As always, it's easy to get led astray by the orthodox historians. What with their obsession with "High Status Priests, Rituals and Elites", it's no surprise either. The truly high-status elites, like Druids, went to an extraordinary amount of trouble to keep the teaching and practice of their knowledge and ritual as a verbal tradition. It’s often said that they (like the Druids) had no written language. But this is a misunderstanding of a passing remark by Julius Caesar in his Commentarii de Bello Gallico (Commentaries on the Gallic War). Caesar said the Druids considered it sacrilegious to write down their teachings. He goes on to say :

But for all other purposes they use the Greek alphabet

All of which indicates (at least) a robust trading and communication connection between Britain and the Mediterranean that pre-dates the arrival of the Romans. The Greek and Phoenician alphabets have many similarities. So many that it's an ongoing bunfight in linguistic circles about which one came first.

Maybe the highest-status folks in ancient Phoenicia did the same as "our" Druids. From whence we have the traditions of Hiram King of Tyre, whose people had the skills and expertise to be the actual builders of King's Solomon's Temple, but it seems how they did it was never written down. We can find distant fragments of that in Freemasonry's verbal ritual.
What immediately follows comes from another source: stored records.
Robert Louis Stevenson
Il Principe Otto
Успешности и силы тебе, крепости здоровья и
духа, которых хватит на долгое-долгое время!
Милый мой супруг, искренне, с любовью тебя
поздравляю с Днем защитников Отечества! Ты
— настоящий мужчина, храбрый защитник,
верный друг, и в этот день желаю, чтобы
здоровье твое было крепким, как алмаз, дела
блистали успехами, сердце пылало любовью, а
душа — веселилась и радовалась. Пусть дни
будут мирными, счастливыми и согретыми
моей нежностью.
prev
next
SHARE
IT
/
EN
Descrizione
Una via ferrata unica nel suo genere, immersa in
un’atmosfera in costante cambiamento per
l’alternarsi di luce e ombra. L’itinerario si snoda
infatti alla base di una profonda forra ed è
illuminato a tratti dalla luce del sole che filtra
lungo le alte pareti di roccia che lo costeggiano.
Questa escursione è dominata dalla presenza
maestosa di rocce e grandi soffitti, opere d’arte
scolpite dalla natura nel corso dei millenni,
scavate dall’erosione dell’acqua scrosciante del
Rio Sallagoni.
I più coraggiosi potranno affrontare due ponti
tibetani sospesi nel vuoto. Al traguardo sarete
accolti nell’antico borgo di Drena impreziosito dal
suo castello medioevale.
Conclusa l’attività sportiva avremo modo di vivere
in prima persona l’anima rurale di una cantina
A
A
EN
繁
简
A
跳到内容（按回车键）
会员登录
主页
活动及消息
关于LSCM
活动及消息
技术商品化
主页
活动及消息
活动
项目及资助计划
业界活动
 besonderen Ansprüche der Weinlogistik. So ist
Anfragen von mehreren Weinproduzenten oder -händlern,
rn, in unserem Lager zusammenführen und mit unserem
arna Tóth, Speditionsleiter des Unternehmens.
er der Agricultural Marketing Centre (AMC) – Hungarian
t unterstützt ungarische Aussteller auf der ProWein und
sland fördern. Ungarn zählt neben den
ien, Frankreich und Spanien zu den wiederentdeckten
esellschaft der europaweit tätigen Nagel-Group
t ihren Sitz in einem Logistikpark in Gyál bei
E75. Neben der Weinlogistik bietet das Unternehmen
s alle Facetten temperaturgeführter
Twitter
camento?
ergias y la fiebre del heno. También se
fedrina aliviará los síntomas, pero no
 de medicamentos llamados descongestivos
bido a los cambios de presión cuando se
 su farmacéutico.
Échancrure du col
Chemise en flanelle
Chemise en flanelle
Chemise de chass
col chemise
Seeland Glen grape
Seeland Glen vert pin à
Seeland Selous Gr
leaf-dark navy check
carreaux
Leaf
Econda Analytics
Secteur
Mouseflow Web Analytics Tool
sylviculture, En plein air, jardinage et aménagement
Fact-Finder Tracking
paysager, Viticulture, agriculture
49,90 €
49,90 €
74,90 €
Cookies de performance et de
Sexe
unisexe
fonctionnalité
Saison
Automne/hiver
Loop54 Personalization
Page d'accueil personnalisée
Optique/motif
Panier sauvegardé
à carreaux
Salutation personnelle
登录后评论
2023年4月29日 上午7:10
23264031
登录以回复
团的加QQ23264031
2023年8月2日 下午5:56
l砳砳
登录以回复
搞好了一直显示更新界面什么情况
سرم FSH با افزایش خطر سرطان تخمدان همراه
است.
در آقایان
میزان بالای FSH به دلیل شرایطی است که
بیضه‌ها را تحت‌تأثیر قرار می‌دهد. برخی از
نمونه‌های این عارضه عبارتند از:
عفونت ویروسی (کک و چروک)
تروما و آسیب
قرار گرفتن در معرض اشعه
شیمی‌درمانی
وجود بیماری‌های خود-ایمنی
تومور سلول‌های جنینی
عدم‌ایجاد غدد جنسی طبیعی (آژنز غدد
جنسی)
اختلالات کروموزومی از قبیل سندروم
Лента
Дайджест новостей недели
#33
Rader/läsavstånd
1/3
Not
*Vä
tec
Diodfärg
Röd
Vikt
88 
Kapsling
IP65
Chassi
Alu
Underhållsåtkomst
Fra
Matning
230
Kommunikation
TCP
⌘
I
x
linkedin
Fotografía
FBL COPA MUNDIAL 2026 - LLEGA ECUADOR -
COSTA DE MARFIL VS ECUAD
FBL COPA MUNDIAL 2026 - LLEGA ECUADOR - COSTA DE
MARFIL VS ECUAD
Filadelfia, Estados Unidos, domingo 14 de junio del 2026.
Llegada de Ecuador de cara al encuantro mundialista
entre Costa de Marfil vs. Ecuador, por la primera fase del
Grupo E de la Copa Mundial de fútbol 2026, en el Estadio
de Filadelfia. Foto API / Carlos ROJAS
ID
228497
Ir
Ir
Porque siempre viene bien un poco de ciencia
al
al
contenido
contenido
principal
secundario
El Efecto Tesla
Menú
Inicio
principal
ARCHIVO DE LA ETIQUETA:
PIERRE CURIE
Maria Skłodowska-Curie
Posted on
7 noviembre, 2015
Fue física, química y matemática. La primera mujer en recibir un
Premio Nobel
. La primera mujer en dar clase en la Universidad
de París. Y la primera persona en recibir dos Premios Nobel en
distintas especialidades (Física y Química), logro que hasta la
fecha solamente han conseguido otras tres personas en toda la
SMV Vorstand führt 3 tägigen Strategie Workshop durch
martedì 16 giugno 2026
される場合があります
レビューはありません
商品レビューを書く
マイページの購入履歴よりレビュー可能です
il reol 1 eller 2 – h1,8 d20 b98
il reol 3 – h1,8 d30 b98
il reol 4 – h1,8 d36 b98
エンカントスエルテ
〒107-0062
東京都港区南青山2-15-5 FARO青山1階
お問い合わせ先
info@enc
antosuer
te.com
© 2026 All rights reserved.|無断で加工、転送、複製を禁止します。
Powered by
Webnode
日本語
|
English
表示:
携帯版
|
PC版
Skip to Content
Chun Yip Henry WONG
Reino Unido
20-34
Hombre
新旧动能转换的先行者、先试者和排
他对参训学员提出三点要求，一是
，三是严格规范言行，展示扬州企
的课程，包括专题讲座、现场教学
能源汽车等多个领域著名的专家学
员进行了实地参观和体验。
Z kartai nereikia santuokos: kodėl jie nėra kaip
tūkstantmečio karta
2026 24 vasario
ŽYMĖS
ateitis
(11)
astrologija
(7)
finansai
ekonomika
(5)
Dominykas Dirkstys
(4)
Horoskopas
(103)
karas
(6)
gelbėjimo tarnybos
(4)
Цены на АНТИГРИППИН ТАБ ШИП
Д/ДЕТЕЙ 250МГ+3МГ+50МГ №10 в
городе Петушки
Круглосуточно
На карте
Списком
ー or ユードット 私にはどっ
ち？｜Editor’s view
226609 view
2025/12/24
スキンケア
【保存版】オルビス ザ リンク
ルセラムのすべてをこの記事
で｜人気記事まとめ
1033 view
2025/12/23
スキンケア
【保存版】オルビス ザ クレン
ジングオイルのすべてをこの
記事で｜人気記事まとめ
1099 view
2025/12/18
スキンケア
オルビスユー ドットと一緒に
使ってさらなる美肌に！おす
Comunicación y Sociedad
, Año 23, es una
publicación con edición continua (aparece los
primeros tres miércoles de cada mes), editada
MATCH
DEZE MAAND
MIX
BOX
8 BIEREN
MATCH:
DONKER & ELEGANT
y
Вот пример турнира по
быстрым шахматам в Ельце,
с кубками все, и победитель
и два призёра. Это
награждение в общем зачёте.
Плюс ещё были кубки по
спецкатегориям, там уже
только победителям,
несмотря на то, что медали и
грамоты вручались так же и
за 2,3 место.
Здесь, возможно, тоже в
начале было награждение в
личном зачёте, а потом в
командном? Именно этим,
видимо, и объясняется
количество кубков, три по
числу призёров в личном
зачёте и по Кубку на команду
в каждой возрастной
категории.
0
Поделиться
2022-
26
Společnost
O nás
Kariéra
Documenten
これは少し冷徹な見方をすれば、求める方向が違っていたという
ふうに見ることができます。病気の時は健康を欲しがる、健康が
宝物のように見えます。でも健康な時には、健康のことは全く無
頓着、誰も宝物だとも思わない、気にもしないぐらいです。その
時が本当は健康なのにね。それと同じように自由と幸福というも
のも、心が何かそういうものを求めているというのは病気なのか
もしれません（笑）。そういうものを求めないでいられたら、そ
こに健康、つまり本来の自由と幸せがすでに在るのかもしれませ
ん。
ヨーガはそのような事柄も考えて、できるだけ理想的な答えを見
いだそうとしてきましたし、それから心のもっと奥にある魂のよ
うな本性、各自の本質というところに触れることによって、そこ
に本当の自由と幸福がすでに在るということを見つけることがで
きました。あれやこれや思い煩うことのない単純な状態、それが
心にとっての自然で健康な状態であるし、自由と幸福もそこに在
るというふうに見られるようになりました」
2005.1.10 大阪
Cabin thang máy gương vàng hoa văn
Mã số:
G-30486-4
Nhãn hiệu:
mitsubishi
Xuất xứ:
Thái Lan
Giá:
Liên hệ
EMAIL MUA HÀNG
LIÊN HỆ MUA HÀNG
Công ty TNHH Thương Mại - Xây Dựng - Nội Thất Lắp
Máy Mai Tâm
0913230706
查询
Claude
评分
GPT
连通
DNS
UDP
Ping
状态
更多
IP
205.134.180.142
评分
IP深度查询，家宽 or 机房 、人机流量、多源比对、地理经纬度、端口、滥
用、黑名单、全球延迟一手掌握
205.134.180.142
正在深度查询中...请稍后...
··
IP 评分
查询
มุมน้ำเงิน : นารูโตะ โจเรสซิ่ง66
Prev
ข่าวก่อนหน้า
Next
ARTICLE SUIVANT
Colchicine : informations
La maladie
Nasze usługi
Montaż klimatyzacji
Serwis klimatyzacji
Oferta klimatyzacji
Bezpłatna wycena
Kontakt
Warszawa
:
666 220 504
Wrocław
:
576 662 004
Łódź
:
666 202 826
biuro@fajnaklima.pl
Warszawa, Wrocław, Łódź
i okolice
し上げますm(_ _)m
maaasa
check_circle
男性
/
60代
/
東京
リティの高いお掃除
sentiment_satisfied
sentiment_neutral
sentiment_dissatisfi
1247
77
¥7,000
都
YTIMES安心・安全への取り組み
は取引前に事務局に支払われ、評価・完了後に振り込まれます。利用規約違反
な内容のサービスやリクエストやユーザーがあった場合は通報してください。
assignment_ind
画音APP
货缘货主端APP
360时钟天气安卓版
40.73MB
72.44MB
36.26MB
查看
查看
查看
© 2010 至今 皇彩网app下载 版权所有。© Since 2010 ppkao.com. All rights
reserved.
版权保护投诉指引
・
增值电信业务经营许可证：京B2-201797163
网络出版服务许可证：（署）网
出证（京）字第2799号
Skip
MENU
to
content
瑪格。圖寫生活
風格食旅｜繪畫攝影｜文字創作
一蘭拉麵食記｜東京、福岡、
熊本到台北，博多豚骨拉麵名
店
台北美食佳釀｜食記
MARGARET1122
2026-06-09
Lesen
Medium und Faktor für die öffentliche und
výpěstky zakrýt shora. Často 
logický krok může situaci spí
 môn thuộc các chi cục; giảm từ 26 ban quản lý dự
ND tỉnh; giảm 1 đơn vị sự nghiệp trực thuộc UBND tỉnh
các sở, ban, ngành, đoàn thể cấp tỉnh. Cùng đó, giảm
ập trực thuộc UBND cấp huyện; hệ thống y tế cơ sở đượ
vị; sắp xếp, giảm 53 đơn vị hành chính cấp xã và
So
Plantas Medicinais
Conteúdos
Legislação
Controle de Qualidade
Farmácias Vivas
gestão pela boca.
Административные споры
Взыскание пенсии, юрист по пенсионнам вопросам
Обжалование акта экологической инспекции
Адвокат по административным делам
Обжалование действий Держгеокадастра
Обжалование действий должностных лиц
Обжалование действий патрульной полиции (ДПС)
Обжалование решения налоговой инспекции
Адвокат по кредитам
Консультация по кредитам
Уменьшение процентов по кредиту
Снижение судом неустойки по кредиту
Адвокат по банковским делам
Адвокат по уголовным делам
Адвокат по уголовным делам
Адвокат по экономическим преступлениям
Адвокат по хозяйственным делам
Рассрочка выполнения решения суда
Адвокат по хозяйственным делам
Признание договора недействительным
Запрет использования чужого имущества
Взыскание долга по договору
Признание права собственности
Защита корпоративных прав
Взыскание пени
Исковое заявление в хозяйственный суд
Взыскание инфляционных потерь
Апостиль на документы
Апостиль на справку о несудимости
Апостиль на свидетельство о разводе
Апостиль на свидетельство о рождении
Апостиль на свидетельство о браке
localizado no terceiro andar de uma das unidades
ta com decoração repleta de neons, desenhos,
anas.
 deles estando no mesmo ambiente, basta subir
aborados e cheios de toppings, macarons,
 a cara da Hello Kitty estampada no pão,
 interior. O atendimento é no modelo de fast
Whereas more ordinary folks get on with life, trading and accounting. I would suggest that the Phoenician alphabet was created by practical folks who needed to keep track of everyday things. Like stock control, shipping inventories, land surveying records, and so on. As such, Phoenician traders would of necessity have spread the use of an alphabet along with their trade across the Med and the Western Atlantic seaboard. Maybe places like Mount Batten in Plymouth were the first places a recognisable alphabet reached Britain, with bills of sale for trade goods?

I don't think it's any coincidence that the first organisation in Britain to build what we would recognise as a truly usable computer was Lyons, a British restaurant chain involved with retail tea shops, hotels and manufacturing. Their computer was called LEO (Lyons Electronic Office), and used for accounts, payroll, stock control, order processing, logistics, etc.